El conejo estaba herido, aunque no sabía exactamente lo que le pasaba, y quería ayudarlo. Harkan podía hacer por la pequeña criatura lo que muchas veces su madre había hecho por él, estaba convencido de ello. Al entrar al salón, pudo ver que su padre seguía arriba y no había nadie a la vista, por lo que se dirigió a la mesa en la que comían y depositó al animal sobre el mantel. Echó un rápido vistazo alrededor de la cocina abierta para ver si había algo que pudiese utilizar, y al no ver nada colocó delante del conejo el único pedazo de pan duro que se había guardado para que lo royera mientras iba a la segunda planta a por algo para curarlo.

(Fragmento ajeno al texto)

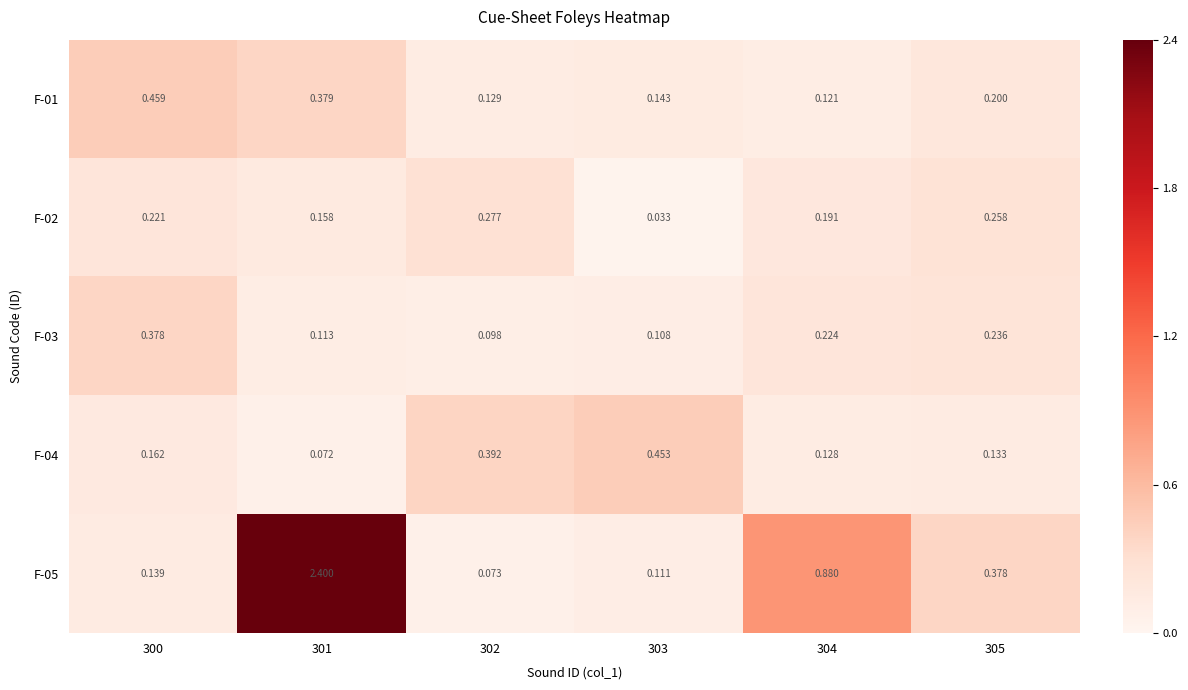

Is the value of F-01 at 302 greater than the value of F-03 at 305?

No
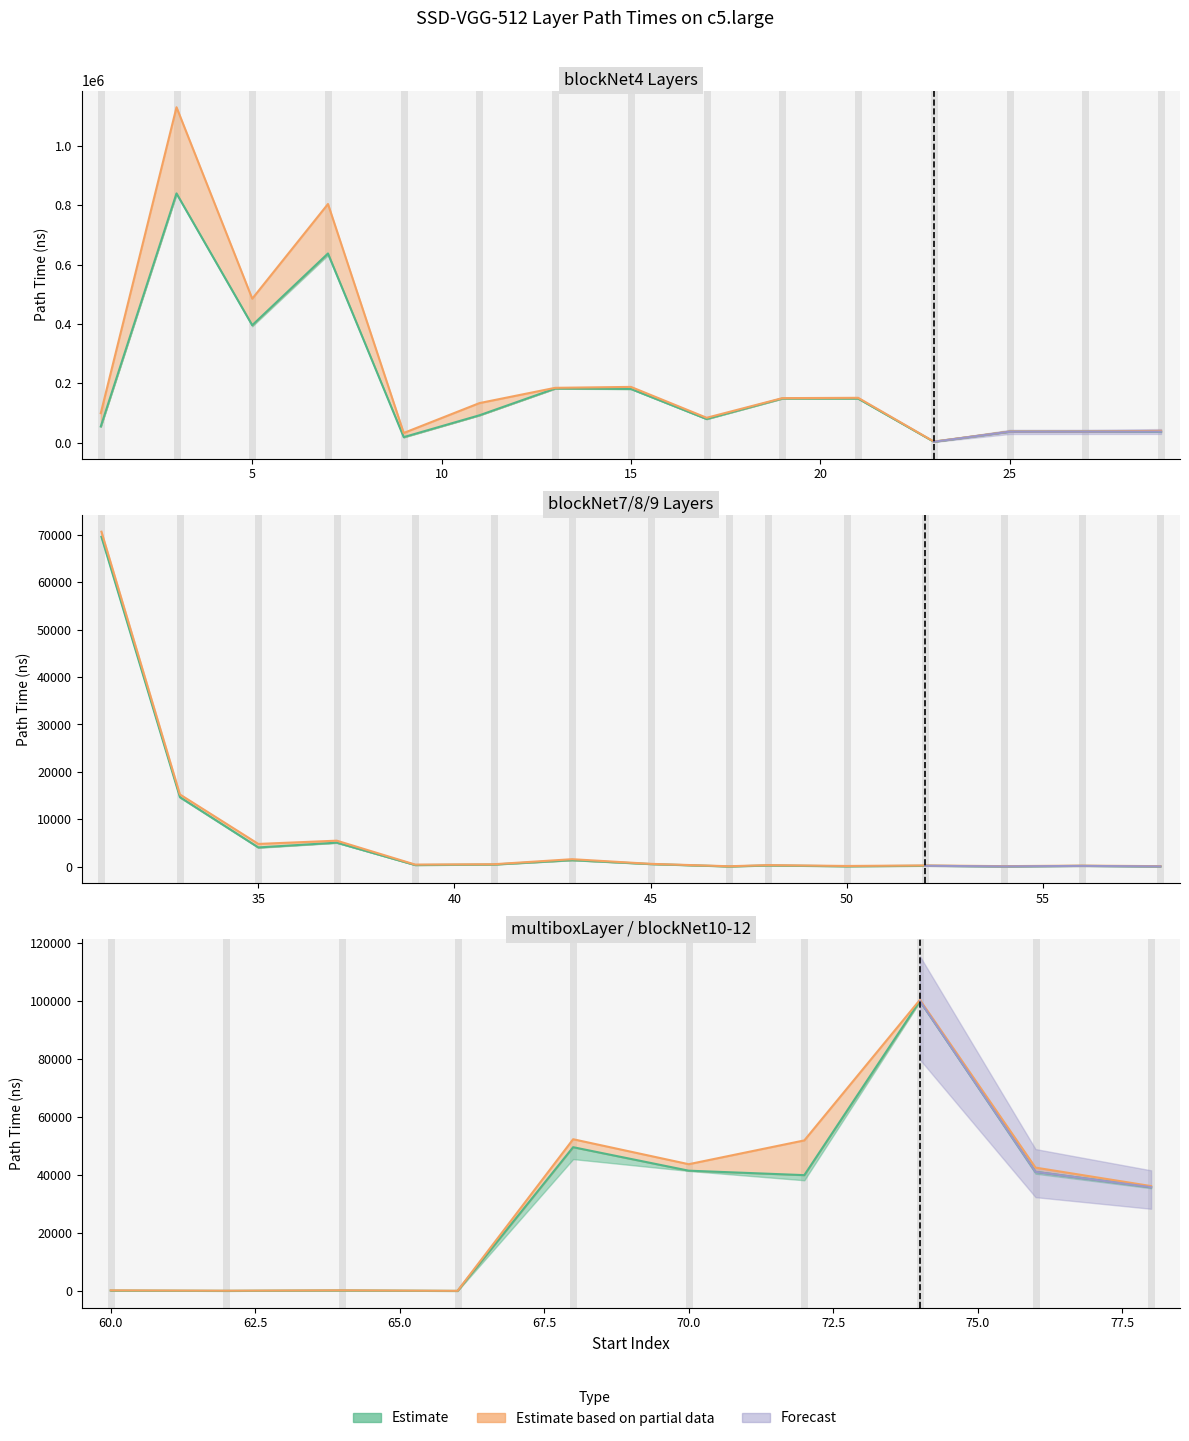

Read the end_layer_path_time value at 13.

185241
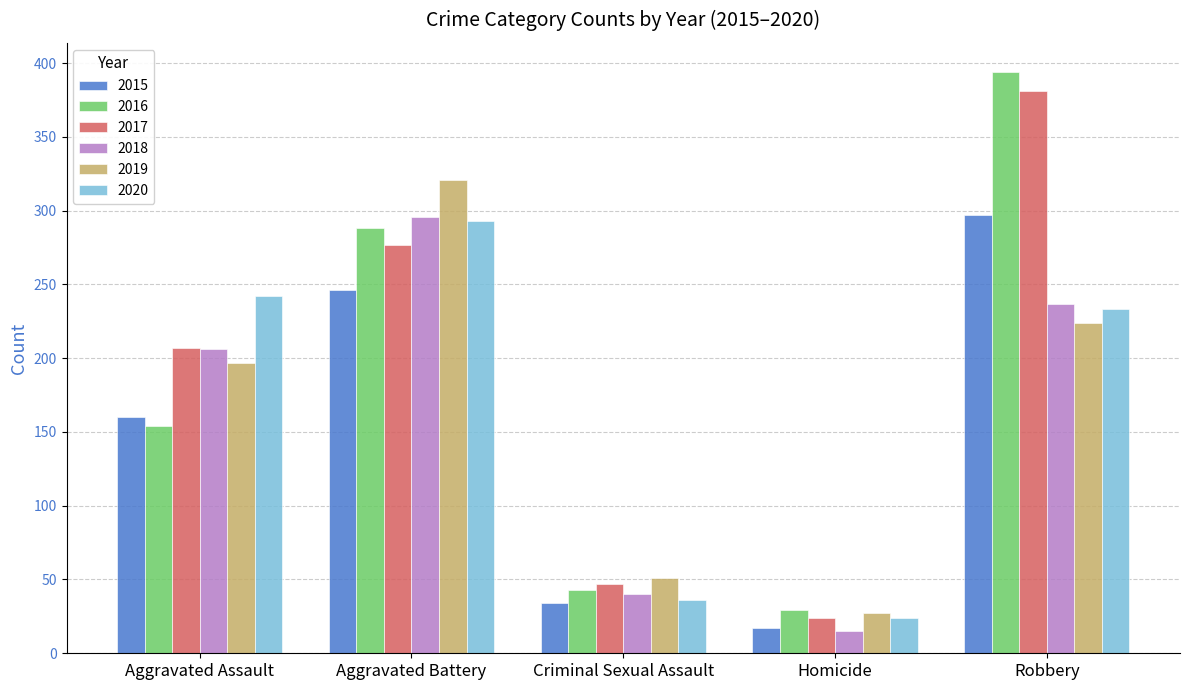

The 2016 series shows 12 at Homicide. True or false?

False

Subió corriendo las escaleras y entró en su habitación. Abrió la cómoda junto a su cama y rebuscó hasta encontrar el pequeño armario secreto de las medicinas que su madre utilizaba para curarlo cuando era necesario tras las "riñas" de su padre. No sabía, en realidad, lo que se necesitaba para aplacar el dolor de un conejo y conseguir que volviese a caminar con normalidad, pero agarró las cosas que conocía y que estaba seguro que le ayudarían de alguna forma: pastillas y vendas.

Estaba tan ensimismado con su nueva misión que sus oídos ahogaron el ruido más allá de las paredes de su cuarto. Bajó con parsimonia las escaleras, pisando cada escalón con precisión para no caerse, pero nada más poner un pie en el suelo de la primera planta se detuvo en seco. 

Su padre estaba allí, tirado de nuevo sobre el desvencijado sofá, que empezaba a hundirse bajo su peso. Parecía estar medio inconsciente y murmuraba algo para sí mismo. Una mancha horrible teñía la pared de la cocina de rojo oscuro.

El conejo estaba en el suelo, inmóvil y reventado por dentro. Sus órganos y su pequeño pecho habían estallado al ser estampado contra la pared con una fuerza brutal. Pese a que la cabeza estaba relativamente intacta, sin abolladuras ni hundimientos, la sangre brotaba de sus ojos y orejas, en señal de que había quedado destrozado al completo.

Harkan no parecía ser consciente del todo de la situación. Mientras escuchaba de fondo el murmullo interminable de quejas de su padre, se quedó allí plantado, parpadeando, con las vendas y la caja de pastillas en las manos.